Absolutely. I know people who operate their own recording studios and they’ve made that comment more than once. People who really want to get it down the first time, there’s a marked difference in how they approach the playing.

I’m glad you mentioned that too because I wanted to go back for a minute and talk about the show. You all demonstrated a lot of confidence and a lot of poise when you were on stage. You’ve been working as a quartet for a couple years now?

Wyiie the bass player and I go back about seven years, maybe eight: we were in a band together before Dawes. Then Griffin, my brother, was always involved in our musical efforts before Dawes: he was always so good at drums, we knew eventually that’s who he’d play with; our original drummer was in his forties—he was a great guy—but it just made the most sense we would play with Griffin. Then we met Tay (Straithorn, Dawes keyboardist) when we started the band about four years ago. We know each other pretty well musically.

You really radiated a lot of stage presence as the concert went on too and at the end of it, you all really got caught up in the music: there was more theater to the show, natural theatre to be sure, than I would’ve expected. It made me wonder if you discuss at all how you present yourselves on stage or if you’re just not conscious of it at all and just let whatever happens happen?

Well,after seeing the pictures of the ridiculous guitar faces I make, I would definitely change it if I could would. I look like such a weirdo. I definitely try to stay conscious of that: sometimes I just try to play guitar and definitely not make weird cringy faces, but sometimes I can’t help it. We definitely don’t discuss that sort of thing. We don’t  change our clothes before we go onstage. We feel like that takes care of itself because we feel our music…some artists resonate with people because they are larger than life because they do seem to fantastic to be true—Edward Sharpe and The Magnetic Zeroes or David Bowie—they have quality of “Wow I can’t imagine that really existing.” It’s so attractive. But with us,and lots of music that we love, it relies more on the fact we’re not trying to make it anything we’re not. What we are is a bunch of normal guys who want to play music, so we don’t try to ham it up or come off any differently than we are.

That’s what I find one of the great attractions of listening to Dawes: you sound very natural. The influences are sometimes pretty obvious, but it doesn’t sound like you’re just copping from somebody else to get an idea, it just sounds like you’ve absorbed a lot of influences and are just starting to process them in a pretty stylish way.

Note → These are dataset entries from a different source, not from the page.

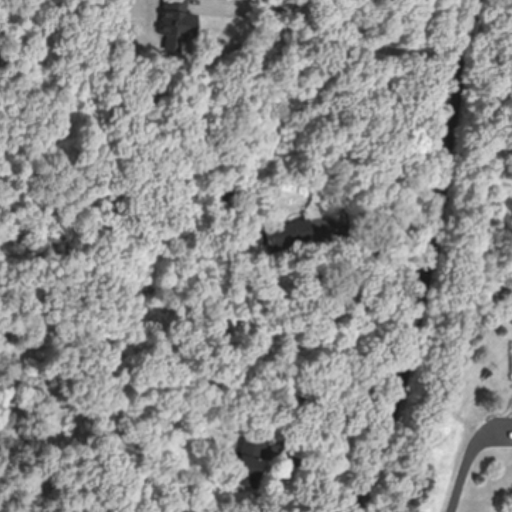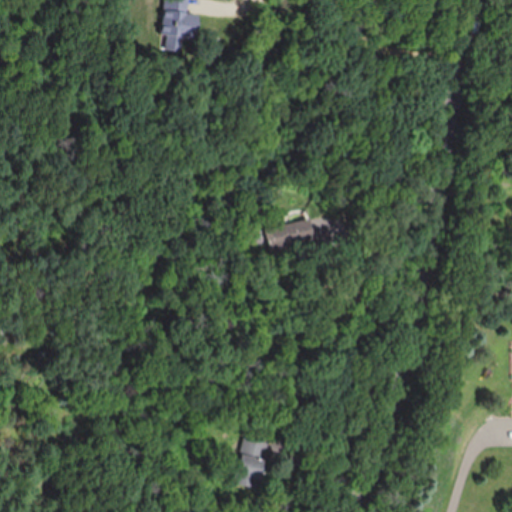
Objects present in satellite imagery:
building: (177, 24)
road: (352, 24)
building: (290, 235)
road: (377, 252)
road: (429, 261)
road: (466, 463)
building: (246, 471)
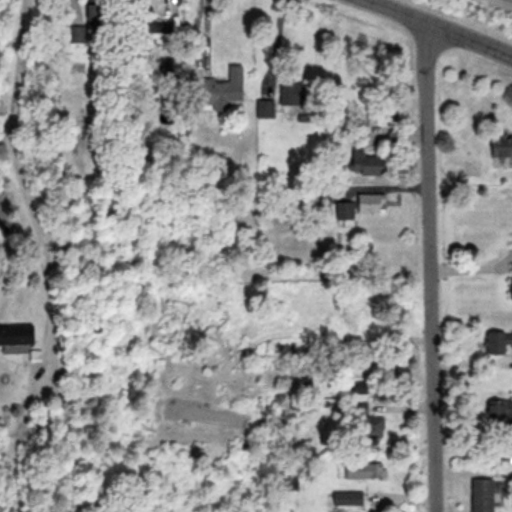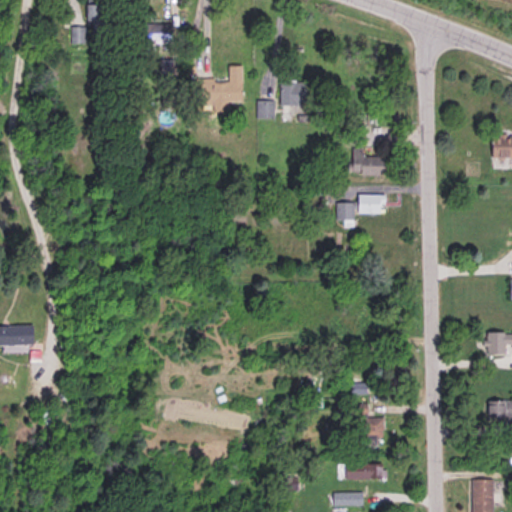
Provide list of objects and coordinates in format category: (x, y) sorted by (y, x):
road: (71, 8)
building: (92, 12)
building: (92, 12)
road: (436, 30)
building: (151, 33)
building: (75, 34)
building: (75, 34)
building: (151, 34)
building: (217, 90)
building: (217, 91)
building: (289, 93)
building: (290, 94)
building: (262, 109)
building: (262, 110)
building: (354, 134)
building: (354, 134)
building: (499, 147)
building: (500, 147)
building: (363, 163)
building: (364, 163)
road: (17, 179)
building: (357, 206)
building: (357, 206)
road: (430, 268)
building: (509, 288)
building: (509, 288)
building: (364, 327)
building: (364, 327)
building: (15, 335)
building: (15, 335)
building: (495, 341)
building: (496, 342)
building: (498, 411)
building: (498, 411)
building: (366, 430)
building: (367, 431)
building: (357, 471)
building: (357, 471)
building: (285, 482)
building: (285, 483)
building: (479, 495)
building: (479, 495)
building: (345, 498)
building: (345, 498)
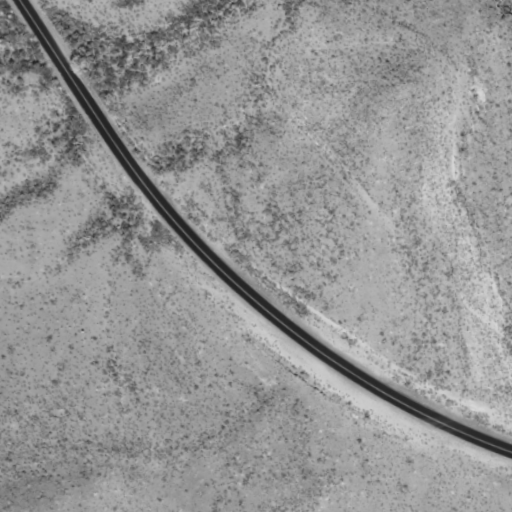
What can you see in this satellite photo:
road: (228, 270)
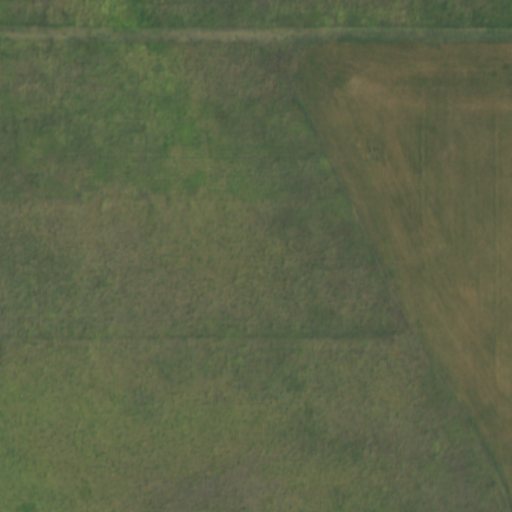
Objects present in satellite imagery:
road: (256, 33)
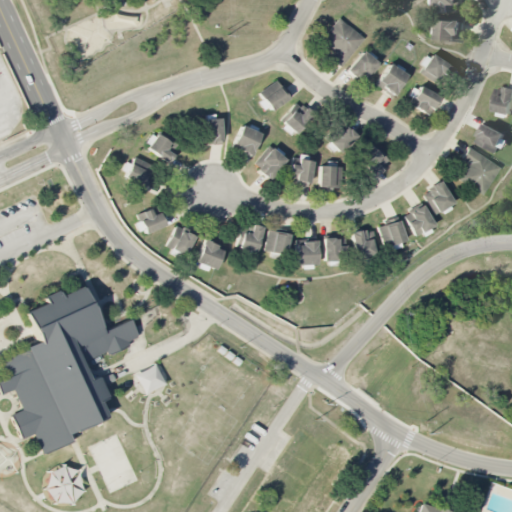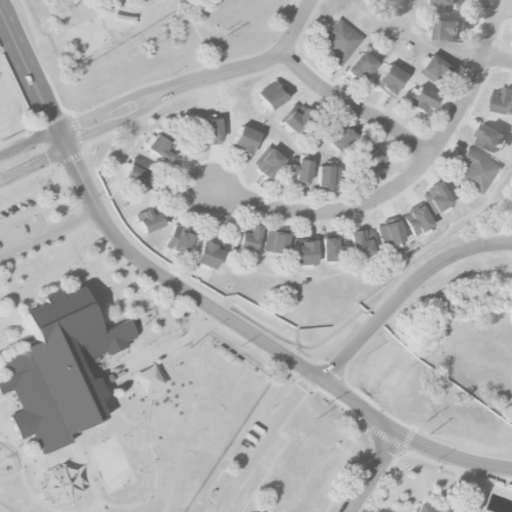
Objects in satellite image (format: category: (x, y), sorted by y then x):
building: (447, 6)
road: (298, 25)
building: (447, 31)
building: (340, 42)
road: (497, 58)
building: (360, 67)
building: (435, 68)
road: (234, 70)
road: (32, 76)
building: (389, 79)
building: (272, 95)
building: (421, 100)
building: (503, 100)
road: (118, 102)
road: (352, 106)
road: (126, 117)
building: (211, 131)
building: (489, 138)
building: (341, 139)
building: (243, 141)
road: (28, 142)
building: (160, 148)
building: (372, 159)
building: (269, 162)
road: (33, 163)
building: (300, 171)
building: (475, 171)
building: (138, 172)
building: (324, 177)
road: (401, 182)
building: (435, 197)
road: (29, 212)
building: (148, 220)
building: (417, 220)
parking lot: (22, 229)
road: (50, 234)
building: (388, 234)
building: (248, 239)
building: (179, 241)
building: (273, 242)
building: (360, 244)
building: (329, 249)
building: (304, 253)
building: (207, 255)
road: (406, 290)
road: (263, 341)
road: (172, 343)
building: (58, 369)
building: (59, 369)
building: (147, 379)
road: (268, 443)
park: (113, 463)
road: (374, 473)
building: (316, 480)
building: (61, 486)
building: (425, 509)
building: (427, 509)
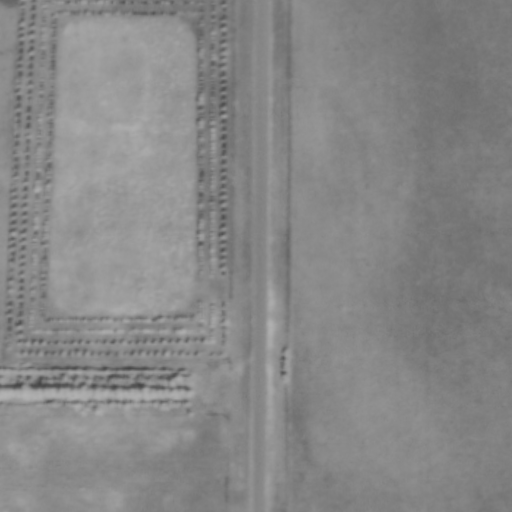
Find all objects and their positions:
road: (260, 256)
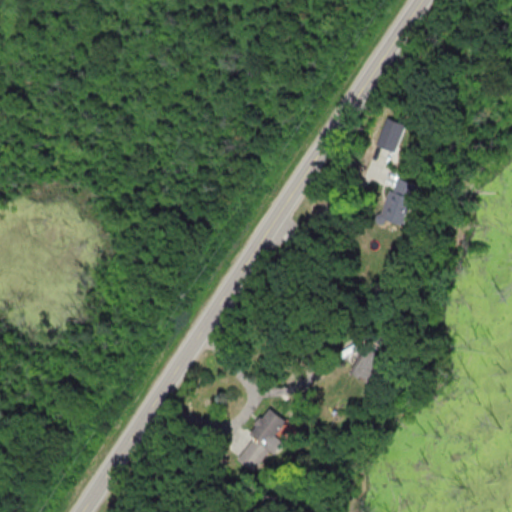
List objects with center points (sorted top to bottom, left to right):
park: (136, 194)
building: (393, 199)
road: (320, 213)
road: (253, 257)
building: (360, 365)
road: (240, 409)
building: (255, 443)
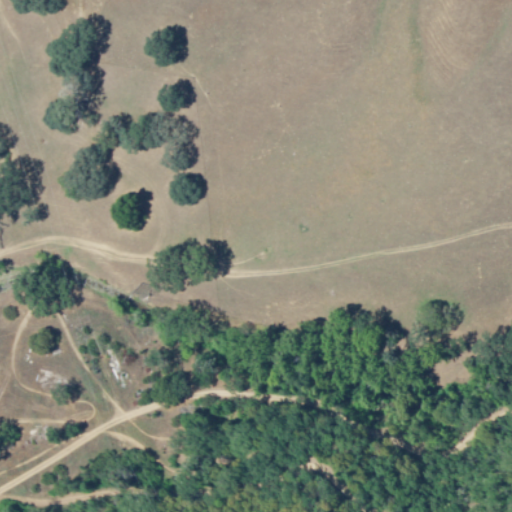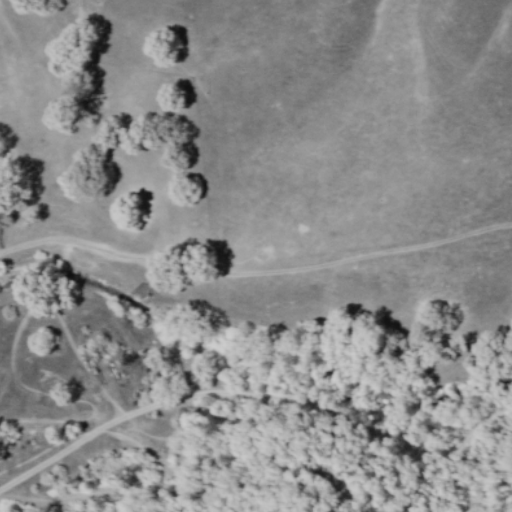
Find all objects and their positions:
road: (118, 425)
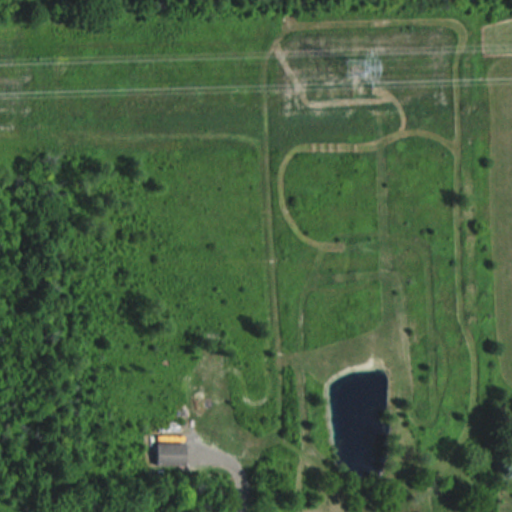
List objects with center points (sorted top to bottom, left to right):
power tower: (348, 80)
building: (171, 454)
road: (241, 483)
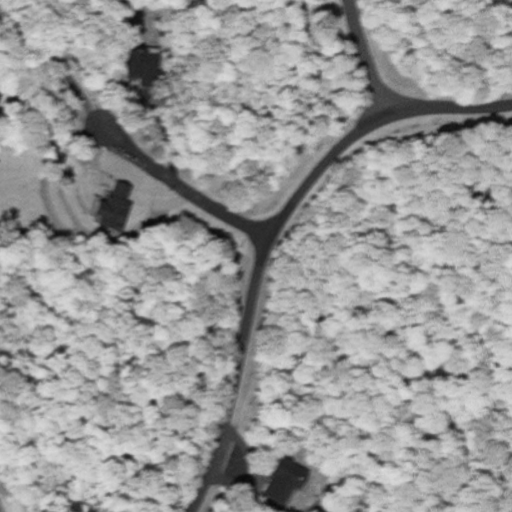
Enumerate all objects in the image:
road: (359, 58)
building: (138, 62)
building: (2, 91)
building: (1, 95)
road: (180, 186)
building: (111, 206)
building: (112, 209)
road: (272, 231)
building: (284, 479)
building: (283, 481)
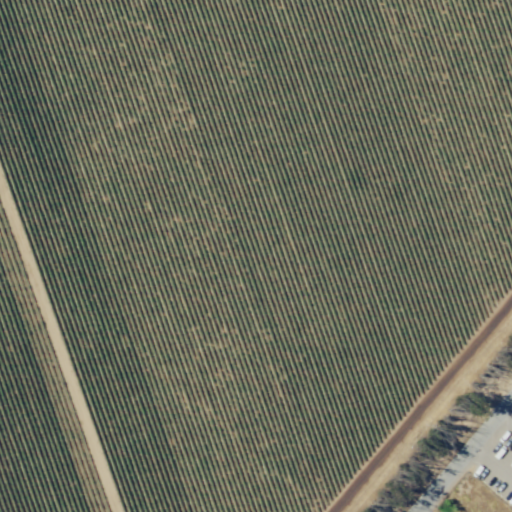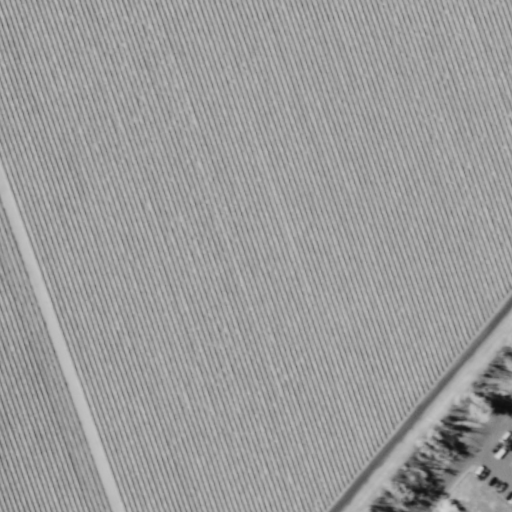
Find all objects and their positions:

I was at the show a little early and talking to one of the guys who works at the club and I asked him if he’d heard the soundcheck; he remarked on your custom equipment you have. I saw an interview with Wylie where he talked about working on your equipment—do you make a habit of doing that?

No, but we definitely are gear heads and we can definitely geek out on that. We hear about Tom Petty and The Heartbreakers or The Who and they have these stacks of amps and so much cool gear: that is cool to us.

We definitely take it a step further than most bands and bring an eighty-eight piano and a Hammond organ with a Leslie speaker. We really felt like that’s how it needed to be for what we wanted to achieve. Wylie built our cords and he build my pedal board and booster and my strap was made by my good buddy Johnny Corndog. It’s always fun to have specific stuff to you that no one else can get their hands on, not because you don’t want anyone else to own it, but just because it helps to define yourself as a musician. I use this amp that’s a boutique amp made by this small company that was bummed because Vox stopped hand-wiring their amps. So they modeled their amps on the Vox AC30, but they’re not Vox. And it sounds great but it doesn’t cost me five thousand dollars because I have to pay for an amp from 1965.  I get to buy something new and something that isn’t really common. It’s my own kind of amp.

I’d have to say, remembering how good you sounded that night– and sometimes the opening act doesn’t get much of a chance for a sound check or doesn’t care whether they sound that good– I’d have to say the clarity of sound you guys maintained throughout the set really represented the music well. Whatever interest you take in your equipment, it’s really paying off for the audience.